Cville Human Rights Commission Accepting Applications
Charlottesville City Council
The push to fill spots on Charlottesville's Human Rights Commission is underway.
The commission has sparked months of debate and discussion from the community. Now the city is looking for at least nine people to move the vision forward.
Applications for the Human Rights Commission were put online Thursday afternoon. Charlottesville leaders are hoping to find a diverse board that represents as many groups as possible.
One of the goals of the commission is to give people a chance to be heard.
"For individuals that may feel like they don't have a voice, this will provide them with an opportunity to have a voice, to bring some of their concerns forth," said David Ellis, assistant city manager.
After almost a year of debate and discussion, Charlottesville City Council approved the proposal for a human rights commission at the end of May.

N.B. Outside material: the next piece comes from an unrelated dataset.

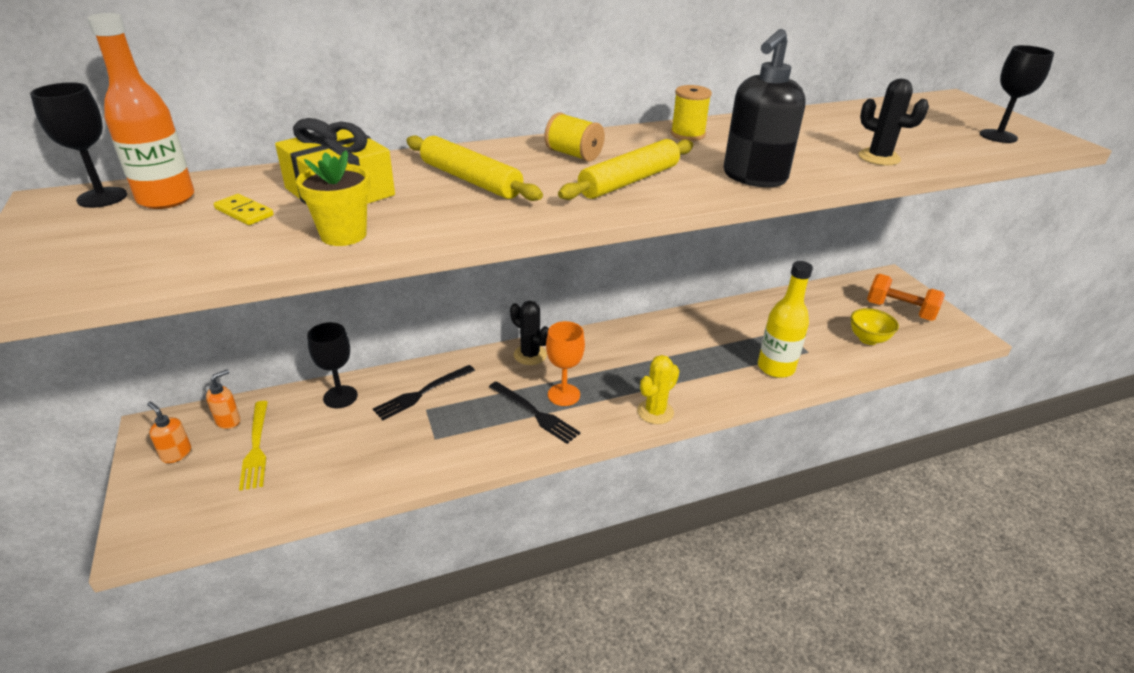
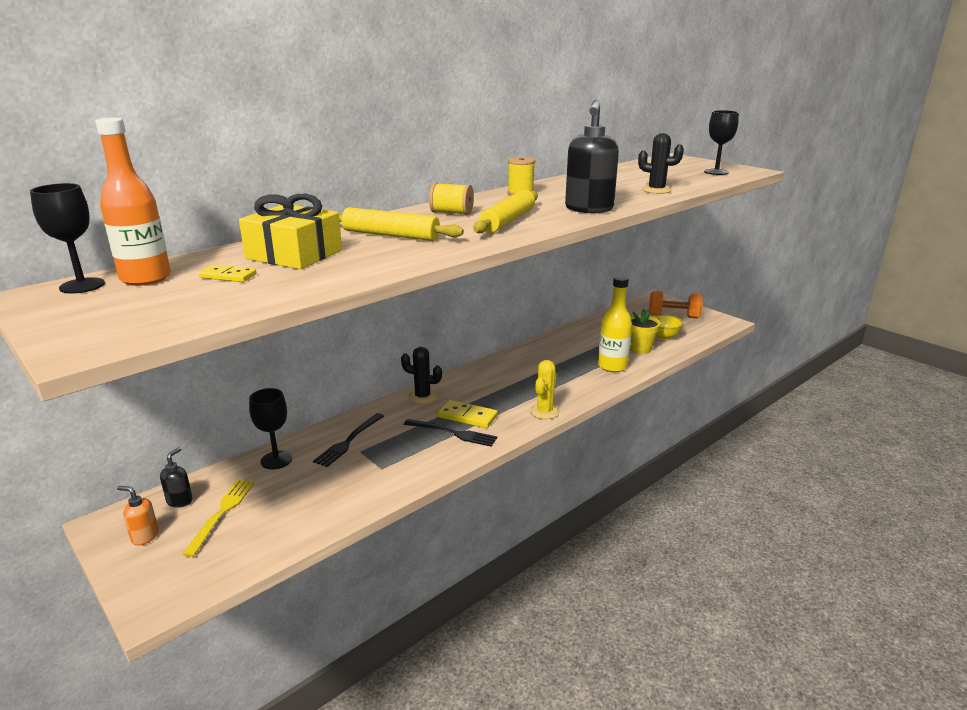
camera: 20 degrees left, 10 degrees down
orange soap dispenser [206,369,240,429] -> black soap dispenser [160,447,193,508]
yellow fork [239,401,268,490] -> yellow fork turned 135 degrees counterclockwise [182,479,255,557]
yellow flower pot [296,150,370,246] -> yellow flower pot moved to [630,309,660,354]
orange goblet [546,321,585,406] -> yellow domino [438,400,498,428]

"We were pretty detailed in what we're looking at. The commission is going to have some real specific roles - both in sort of looking at dialogue and education," said Kristin Szakos, vice mayor of Charlottesville.
"When we talk about human rights, it's not just about race. It's about sexual orientation, it's about gender, it's about a lot of different things. It's about immigration status and people who are new to the community versus old," Szakos said.
The group will focus on addressing discrimination in public institutions, while individual cases will go to other organizations or be solved by mediation.
"We really want to make sure that these folks represent the Charlottesville community and can bring their expertise and their experience to the commission to ensure that human rights continue to be a priority," Ellis said.
Human Rights Commission applications are open through August 23.